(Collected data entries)

┏━━

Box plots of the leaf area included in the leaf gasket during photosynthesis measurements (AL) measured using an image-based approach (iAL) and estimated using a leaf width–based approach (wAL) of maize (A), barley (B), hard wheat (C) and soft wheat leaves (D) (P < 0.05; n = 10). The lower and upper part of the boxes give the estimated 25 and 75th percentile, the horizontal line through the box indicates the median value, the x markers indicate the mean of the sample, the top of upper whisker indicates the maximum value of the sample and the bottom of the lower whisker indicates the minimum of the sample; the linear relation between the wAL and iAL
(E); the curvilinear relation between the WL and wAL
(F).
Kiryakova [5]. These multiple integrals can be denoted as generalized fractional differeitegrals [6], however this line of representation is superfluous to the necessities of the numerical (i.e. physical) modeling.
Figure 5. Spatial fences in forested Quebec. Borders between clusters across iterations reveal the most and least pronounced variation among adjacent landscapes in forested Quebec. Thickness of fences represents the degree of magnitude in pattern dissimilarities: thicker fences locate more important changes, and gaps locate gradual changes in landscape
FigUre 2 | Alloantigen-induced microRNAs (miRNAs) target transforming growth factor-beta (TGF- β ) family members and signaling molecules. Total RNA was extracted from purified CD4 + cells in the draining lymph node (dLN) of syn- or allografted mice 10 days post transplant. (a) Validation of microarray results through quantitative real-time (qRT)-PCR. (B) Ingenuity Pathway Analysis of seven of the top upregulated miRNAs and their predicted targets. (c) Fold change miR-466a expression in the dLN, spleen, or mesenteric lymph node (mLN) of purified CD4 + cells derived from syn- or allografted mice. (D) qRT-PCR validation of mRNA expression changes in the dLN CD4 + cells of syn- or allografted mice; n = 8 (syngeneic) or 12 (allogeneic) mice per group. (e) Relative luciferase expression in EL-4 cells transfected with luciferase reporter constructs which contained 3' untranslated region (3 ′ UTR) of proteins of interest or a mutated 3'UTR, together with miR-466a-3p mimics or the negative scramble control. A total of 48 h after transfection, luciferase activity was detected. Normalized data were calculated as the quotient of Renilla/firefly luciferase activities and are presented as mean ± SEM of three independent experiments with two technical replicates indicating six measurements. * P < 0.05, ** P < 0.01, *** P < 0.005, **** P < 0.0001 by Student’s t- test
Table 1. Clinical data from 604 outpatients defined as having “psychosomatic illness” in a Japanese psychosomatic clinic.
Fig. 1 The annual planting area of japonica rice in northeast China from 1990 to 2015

┗━━

Return a faithful copy of all the records above.

Box plots of the leaf area included in the leaf gasket during photosynthesis measurements (AL) measured using an image-based approach (iAL) and estimated using a leaf width–based approach (wAL) of maize (A), barley (B), hard wheat (C) and soft wheat leaves (D) (P < 0.05; n = 10). The lower and upper part of the boxes give the estimated 25 and 75th percentile, the horizontal line through the box indicates the median value, the x markers indicate the mean of the sample, the top of upper whisker indicates the maximum value of the sample and the bottom of the lower whisker indicates the minimum of the sample; the linear relation between the wAL and iAL
(E); the curvilinear relation between the WL and wAL
(F).
Kiryakova [5]. These multiple integrals can be denoted as generalized fractional differeitegrals [6], however this line of representation is superfluous to the necessities of the numerical (i.e. physical) modeling.
Figure 5. Spatial fences in forested Quebec. Borders between clusters across iterations reveal the most and least pronounced variation among adjacent landscapes in forested Quebec. Thickness of fences represents the degree of magnitude in pattern dissimilarities: thicker fences locate more important changes, and gaps locate gradual changes in landscape
FigUre 2 | Alloantigen-induced microRNAs (miRNAs) target transforming growth factor-beta (TGF- β ) family members and signaling molecules. Total RNA was extracted from purified CD4 + cells in the draining lymph node (dLN) of syn- or allografted mice 10 days post transplant. (a) Validation of microarray results through quantitative real-time (qRT)-PCR. (B) Ingenuity Pathway Analysis of seven of the top upregulated miRNAs and their predicted targets. (c) Fold change miR-466a expression in the dLN, spleen, or mesenteric lymph node (mLN) of purified CD4 + cells derived from syn- or allografted mice. (D) qRT-PCR validation of mRNA expression changes in the dLN CD4 + cells of syn- or allografted mice; n = 8 (syngeneic) or 12 (allogeneic) mice per group. (e) Relative luciferase expression in EL-4 cells transfected with luciferase reporter constructs which contained 3' untranslated region (3 ′ UTR) of proteins of interest or a mutated 3'UTR, together with miR-466a-3p mimics or the negative scramble control. A total of 48 h after transfection, luciferase activity was detected. Normalized data were calculated as the quotient of Renilla/firefly luciferase activities and are presented as mean ± SEM of three independent experiments with two technical replicates indicating six measurements. * P < 0.05, ** P < 0.01, *** P < 0.005, **** P < 0.0001 by Student’s t- test
Table 1. Clinical data from 604 outpatients defined as having “psychosomatic illness” in a Japanese psychosomatic clinic.
Fig. 1 The annual planting area of japonica rice in northeast China from 1990 to 2015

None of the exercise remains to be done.